陈风对于女人说出的话,一般来说都是实话。
陈风的确在思忖是不是要杀了石观音。
毕竟他身侧已有太多倾国倾城的女人了,倘若这些女人或者红颜知己为石观音嫉妒,那岂非可能发生悲剧?
只不过这个念头却也只是在脑海中一闪而过而已。
他并非是不想杀石观音。
只不过他听见的也只不过是传言以及前世的记忆而已,而事实上他还没有见过石观音。
因此现在他又如何能动手杀了石观音呢?
陈风并不担心石观音会对邀月出手。
即便石观音对邀月出手了,他也是一点也不担心。
邀月毕竟是邀月。
邀月的武功或许是比不上石观音的,可石观音又怎么可能有机会杀死邀月呢?
邀月毕竟是邀月。
天上地下独一无二的邀月。
陈风阴嫔已经走了一段不短的路程了。
很快就已到了绣玉谷的山谷前。
山谷前有一口竖立的界碑。
上面只有一行字:擅闯者杀无赦。
短短六个字,可却给任何人一种惊醒,这里绝非是任何人可以踏足的地域。
阴嫔立在界碑前,不再前行。
陈风也不能不停下。
“为什么不走了?”
“你自己进去吧。

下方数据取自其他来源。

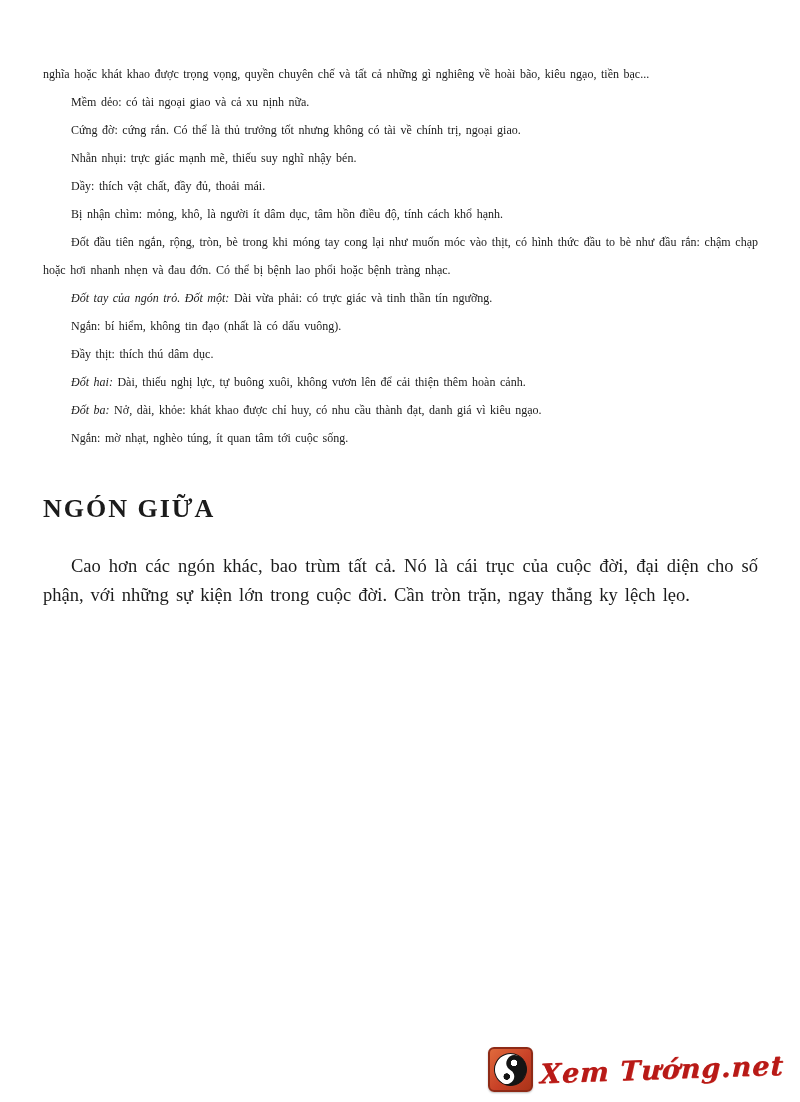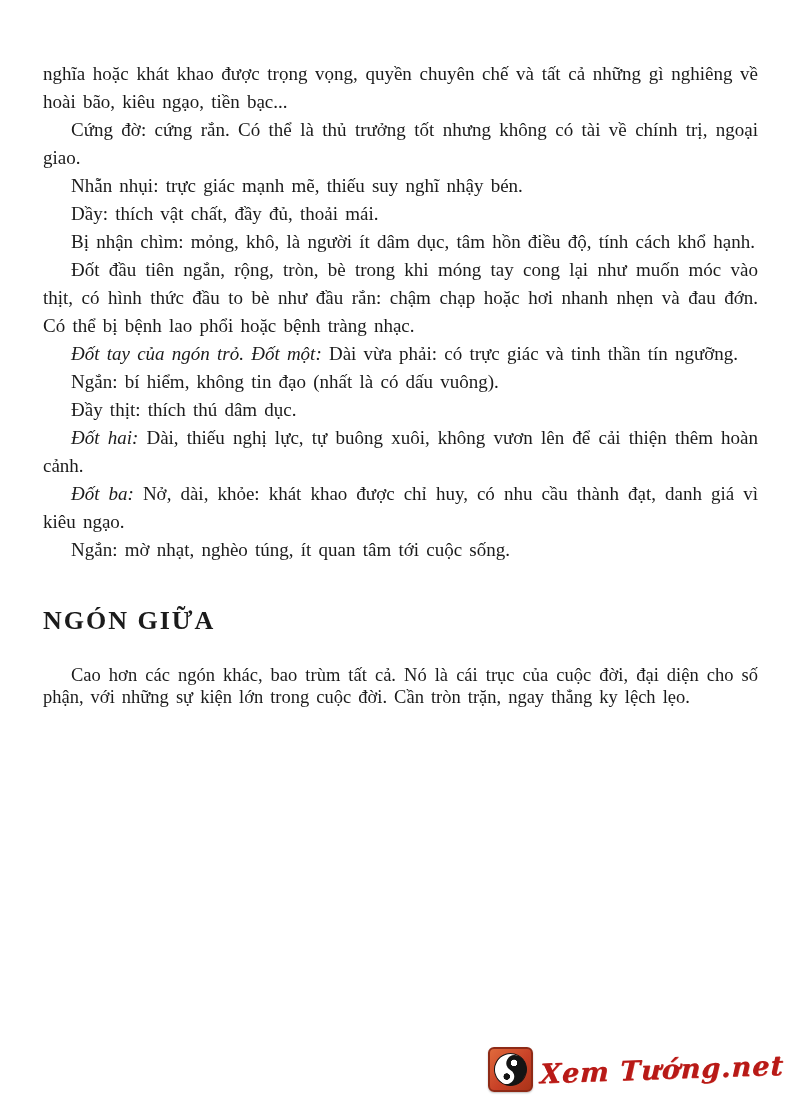--- a/index.html
+++ b/index.html
@@ -16,7 +16,7 @@
   }
   .para {
     margin:0;
-    font-size:19px;
+    font-size:12px;
     line-height:28px;
     text-align:justify;
     word-spacing:0.13em;

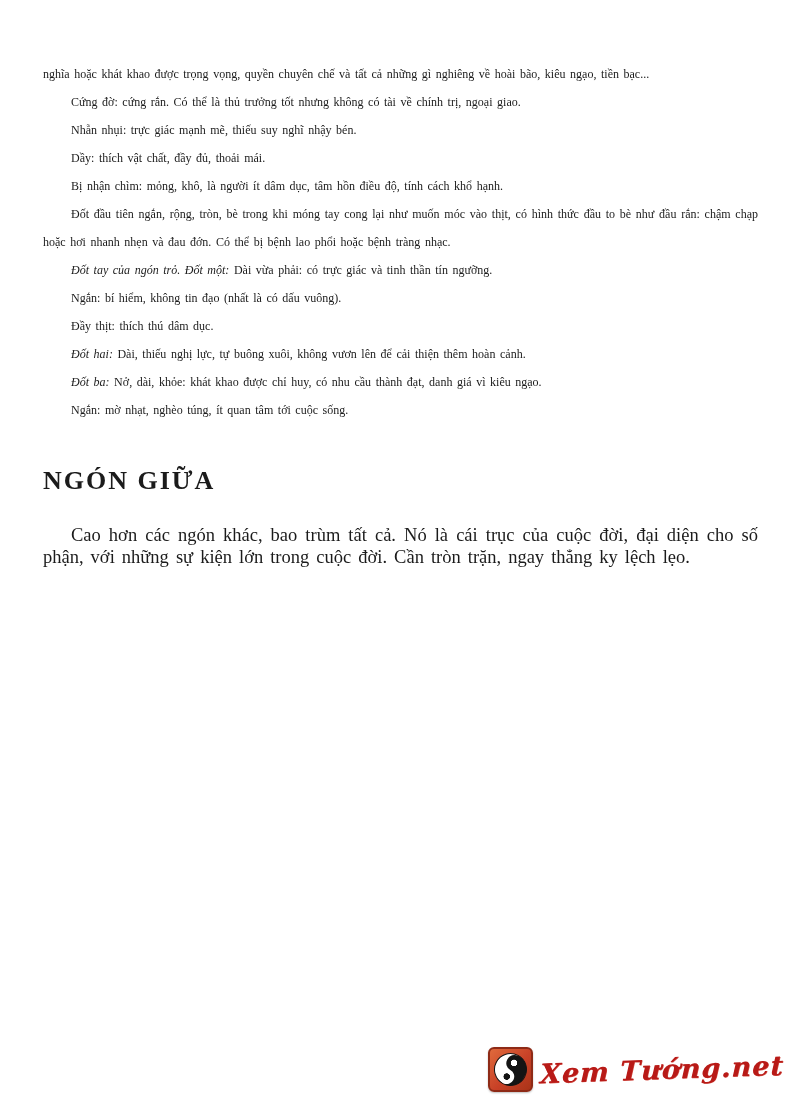--- a/index.html
+++ b/index.html
@@ -100,6 +100,7 @@
 
   <div id="paragraphs">
       <p class="para noindent">nghĩa hoặc khát khao được trọng vọng, quyền chuyên chế và tất cả những gì nghiêng về hoài bão, kiêu ngạo, tiền bạc...</p>
+      <p class="para">Mềm dẻo: có tài ngoại giao và cả xu nịnh nữa.</p>
       <p class="para">Cứng đờ: cứng rắn. Có thể là thủ trưởng tốt nhưng không có tài về chính trị, ngoại giao.</p>
       <p class="para">Nhẵn nhụi: trực giác mạnh mẽ, thiếu suy nghĩ nhậy bén.</p>
       <p class="para">Dầy: thích vật chất, đầy đủ, thoải mái.</p>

”
陈风有些诧异:“为什么?”
阴嫔忽然变得极其冷静,也收起了面上的小女儿姿态,淡淡道:“一个聪明的女人应当知道什么时候吃醋,什么时候不吃醋,什么时候做什么,什么时候不应当做什么,我现在还没有笨到妨碍到你的正事。”
陈风笑了起来。
阴嫔实在是一个令人非常感动的女人。
只不过陈风却是一点也不迟疑的拉着阴嫔的手,越过了界碑。
他对上阴嫔那双黑宝石般明亮的眼睛,忍不住轻轻搂了一下阴嫔。
阴嫔靠在陈风的怀中,有些呆滞住了,
但很快就娇笑的将陈风推开。
“你不害怕那两位宫主吃醋?”
陈风淡淡一笑:“你将我想得太有魅力了,我实在不是拥有那种魅力的人,何况我想你单独留在这里。”
阴嫔故意偏着头望着陈风:“为什么?”
陈风淡淡一笑:“当然是因为你在我身边的时候,我胆子会大一些。”
阴嫔笑得更愉快了。
——阴嫔当然知道不是这样的。
陈风不愿意她单独呆在这里,只是不希望石观音出现对她做出什么不利的事情。
陈风没有说出口,可阴嫔是知道的。
现在她感觉自己幸福极了,愉快极了。
可如果脑海中没有思忖起慕容秋荻那些女人,就更愉快了。
陈风、阴嫔才走进界碑的界限,不到半刻钟的时间,就有声音响起来了。
这道声音却并非是杀人的声音。
这道声音中甚至带着一种说不出愉快的笑意。
“你知不知道移花宫,外人是不可以擅闯的?”
陈风不假思索:“我当然是知道的,只不过我似乎可以擅闯。”
“为什么?”
声音很甜嫩娇美。
这明明是质问,却带着一种说不出的愉悦。
“因为我似乎是二宫主的朋友?”
“二宫主的朋友?你说得是怜星宫主?”
阴嫔一直在寻人,可一直没有寻到,只不过第三句话的时候,阴嫔寻到了。
这个女人在树上。
准确而言在树冠上。
女人自桃花树的树冠上飘了下来。
直接就已落在了陈风、阴嫔的面前。
阴嫔瞧了陈风一眼,又望了望这个女人,心中已有了定论。
女人穿着一身水蓝色的曲裾裙,笑靥如花,直接伸出了手。